Remora, Remora remora
The Remora, Remora remora, has the common Spanish name of rémora tiburonera, is a species in the Remora or Echenedae Family, known collectively as remoras and pega pega in Mexico. This fish is also known as the Common Remora. Globally, there are only five species in the genus Remora, and all five are found in Mexican waters of both the Atlantic and the Pacific.
The Remoras have elongated robust bodies that are either a uniform gray or a uniform dark brown color. Their head has a straight lower and flat upper profile with large black eyes and a short disc that is 31-33% of standard length and reaches to the end of the pectoral fins with 16 to 22 lamellae. They have 28 to 37 gill rakers. Their lower jaw is projecting and their mouth has numerous small pointed teeth. Their anal and dorsal fin bases are of similar size and shape and are significantly longer than the head but less than two times the head length; the caudal fin is forked in juveniles transitioning to straight in adults; their pectoral fins are mid-sized and blunt; and their pelvic fins are pointed and joined to the belly.
The Remoras are oceanic pelagic fish that travel attached to their hosts (sharks and other large fish, rays and turtles) and are found at depths up to 650 feet. They reach a maximum length of 86 cm (34 inches). Very little is known about their biology due to their need for fast moving water for survival, making study in captivity impossible.
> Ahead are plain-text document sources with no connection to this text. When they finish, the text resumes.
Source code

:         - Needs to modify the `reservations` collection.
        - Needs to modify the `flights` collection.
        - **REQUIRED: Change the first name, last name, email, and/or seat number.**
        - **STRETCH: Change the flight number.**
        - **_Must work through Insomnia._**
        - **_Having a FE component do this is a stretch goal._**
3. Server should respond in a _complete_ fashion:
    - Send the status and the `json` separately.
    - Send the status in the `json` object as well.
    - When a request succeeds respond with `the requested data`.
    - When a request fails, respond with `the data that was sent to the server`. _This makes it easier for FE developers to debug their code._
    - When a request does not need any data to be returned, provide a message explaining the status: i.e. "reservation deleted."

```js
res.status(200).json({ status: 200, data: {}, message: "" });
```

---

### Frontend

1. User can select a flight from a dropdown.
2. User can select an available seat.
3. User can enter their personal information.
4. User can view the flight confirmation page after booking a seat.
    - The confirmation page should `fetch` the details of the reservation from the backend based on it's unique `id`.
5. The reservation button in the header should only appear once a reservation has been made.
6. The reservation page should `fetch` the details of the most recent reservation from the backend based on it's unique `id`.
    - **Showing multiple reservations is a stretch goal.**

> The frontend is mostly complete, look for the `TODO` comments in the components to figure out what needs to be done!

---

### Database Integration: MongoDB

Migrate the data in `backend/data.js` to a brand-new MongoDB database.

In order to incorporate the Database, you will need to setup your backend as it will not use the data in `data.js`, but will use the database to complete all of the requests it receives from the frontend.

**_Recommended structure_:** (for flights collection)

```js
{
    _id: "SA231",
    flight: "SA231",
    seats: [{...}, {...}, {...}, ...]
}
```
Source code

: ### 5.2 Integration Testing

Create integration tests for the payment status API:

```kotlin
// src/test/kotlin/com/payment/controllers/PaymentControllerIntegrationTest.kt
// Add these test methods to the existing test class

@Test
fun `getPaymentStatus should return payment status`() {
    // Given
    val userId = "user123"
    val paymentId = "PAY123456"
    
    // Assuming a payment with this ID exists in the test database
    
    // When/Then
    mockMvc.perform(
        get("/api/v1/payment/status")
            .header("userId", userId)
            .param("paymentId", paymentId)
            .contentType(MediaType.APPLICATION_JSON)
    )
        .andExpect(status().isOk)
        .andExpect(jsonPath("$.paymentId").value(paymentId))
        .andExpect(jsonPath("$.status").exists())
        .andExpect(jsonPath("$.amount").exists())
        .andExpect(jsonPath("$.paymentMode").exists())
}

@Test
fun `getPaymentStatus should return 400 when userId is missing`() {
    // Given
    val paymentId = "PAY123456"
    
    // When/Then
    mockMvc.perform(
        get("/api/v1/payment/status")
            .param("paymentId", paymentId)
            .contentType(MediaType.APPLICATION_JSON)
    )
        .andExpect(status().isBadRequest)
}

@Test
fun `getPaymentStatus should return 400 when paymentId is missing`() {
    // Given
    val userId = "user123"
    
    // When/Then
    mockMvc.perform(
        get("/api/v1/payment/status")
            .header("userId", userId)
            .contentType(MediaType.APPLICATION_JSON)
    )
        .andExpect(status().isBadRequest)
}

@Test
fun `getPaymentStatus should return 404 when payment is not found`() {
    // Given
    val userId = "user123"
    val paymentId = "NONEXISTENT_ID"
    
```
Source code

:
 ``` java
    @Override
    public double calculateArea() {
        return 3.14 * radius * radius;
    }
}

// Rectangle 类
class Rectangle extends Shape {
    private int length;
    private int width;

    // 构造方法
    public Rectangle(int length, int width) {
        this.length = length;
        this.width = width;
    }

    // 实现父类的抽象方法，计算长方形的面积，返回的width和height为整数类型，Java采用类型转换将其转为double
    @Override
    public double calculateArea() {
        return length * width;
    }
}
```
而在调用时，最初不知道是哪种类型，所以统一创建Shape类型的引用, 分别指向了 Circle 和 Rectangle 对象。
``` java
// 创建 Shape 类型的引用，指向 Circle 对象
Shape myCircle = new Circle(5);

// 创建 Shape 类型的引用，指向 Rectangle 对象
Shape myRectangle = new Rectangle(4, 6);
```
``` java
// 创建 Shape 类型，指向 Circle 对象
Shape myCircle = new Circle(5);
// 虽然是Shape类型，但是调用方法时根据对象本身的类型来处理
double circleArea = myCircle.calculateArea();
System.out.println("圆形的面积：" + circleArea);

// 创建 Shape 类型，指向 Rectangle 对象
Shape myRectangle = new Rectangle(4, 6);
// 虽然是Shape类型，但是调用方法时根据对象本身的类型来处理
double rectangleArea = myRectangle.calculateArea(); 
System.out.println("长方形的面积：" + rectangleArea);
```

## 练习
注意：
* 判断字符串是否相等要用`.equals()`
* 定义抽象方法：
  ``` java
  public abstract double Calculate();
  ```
In Mexican waters the Remoras are found in all waters of the Pacific with the exception that they are absent from the northern 20% of the Sea of Cortez. They are more common in southern Mexican waters.
The Remora is an easy fish to identify due to its lamellae count, the length of its pectoral fins, and the host on which it resides.
The Remoras are too rare and too unappealing to be of interest to most. They are most definitely a “catch-and-release”.
Remora, Remora remora: Fish provided by a Striped Marlin caught from coastal waters off Point Palmilla, January 2007. Length: 15 cm (5.9 inches). White coloration is atypical. Fish identification courtesy of H.J. Walker, Jr., Scripps Institution of Oceanography, La Jolla, CA.